Not so much less prone to fin rot but they don't tend to bite their fins which can lead to fin rot. I would go with the HMPK, much more active unless you can get plenty of tall plants with lots of leaves for the HM to sit on so they don't feel the need to bite. But overall, I think you'd be better off with an HMPK just because you won't have deal with more problems so it's kind of a catch 22 if you want the HM still. If you are prepared; go with the HM, otherwise, HMPK is probably a better bet for you ^_^


----------



## beautiful Betta (Sep 19, 2013)

I started a similar thread a while back asking similar questions to you, I currently have a HM but for various reasons am looking at getting a HMPK for next Betta. 
Here is the link to the thread:
http://www.bettafish.com/showthread.php?t=280042


----------



## Lenimph (May 4, 2012)

I revamped and designed my tank for a halfmoon. Lots of natural live plants. Waiting on the natural Co2 set up but I got this nice piece of drift wood with a hiding place for decor. I got this new filter that I've really managed to buffer the filter on. So part of me wants to see how betta proof this is... but at the same time I feel like if I spend the big bucks I should get something that will last.


----------



## beautiful Betta (Sep 19, 2013)

I know where you are coming from, the amount of time I have thrown out fish decorations because of flaking paint, and some were under a year old.

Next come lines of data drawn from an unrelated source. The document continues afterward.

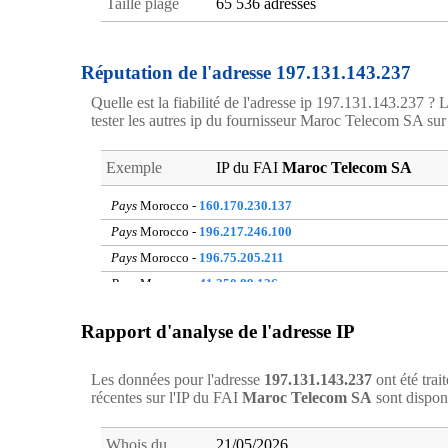
Taille plage
65 536 adresses
Réputation de l'adresse 197.131.143.237
Quelle est la fiabilité de l'adresse ip 197.131.143.237 ? L
tester les autres ip du fournisseur Maroc Telecom SA sur le
Exemple
IP du FAI
Maroc Telecom SA
Pays
Morocco -
160.170.230.137
Pays
Morocco -
196.217.246.100
Pays
Morocco -
196.75.205.211
Pays
Morocco -
41.250.89.126
Pays
Morocco -
105.153.126.143
Rapport d'analyse de l'adresse IP
Pays
Morocco -
196.217.90.158
Pays
Morocco -
160.178.51.197
Les données pour l'adresse
197.131.143.237
ont été trai
Pays
Morocco -
41.248.196.33
récentes sur l'IP du FAI
Maroc Telecom SA
sont dispon
Pays
Morocco -
105.142.69.142
Pays
Morocco -
197.128.82.219
Whois du
21/05/2026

I think with the fish just keep an open mind and buy what takes your fancy when the time comes.


----------



## lilnaugrim (Mar 27, 2013)

I agree with bB, if something really strikes you then go for it, if it happens to be a regular HM then yippee, you've got a great set-up! If it's a HMPK then still yippee because either way they are awesome fish! lol And a PK would still love the tank that you have I'm sure! My PK loves to rest in his water wisteria jungle so I'm sure everything would be 'used' the same way between both fin types


----------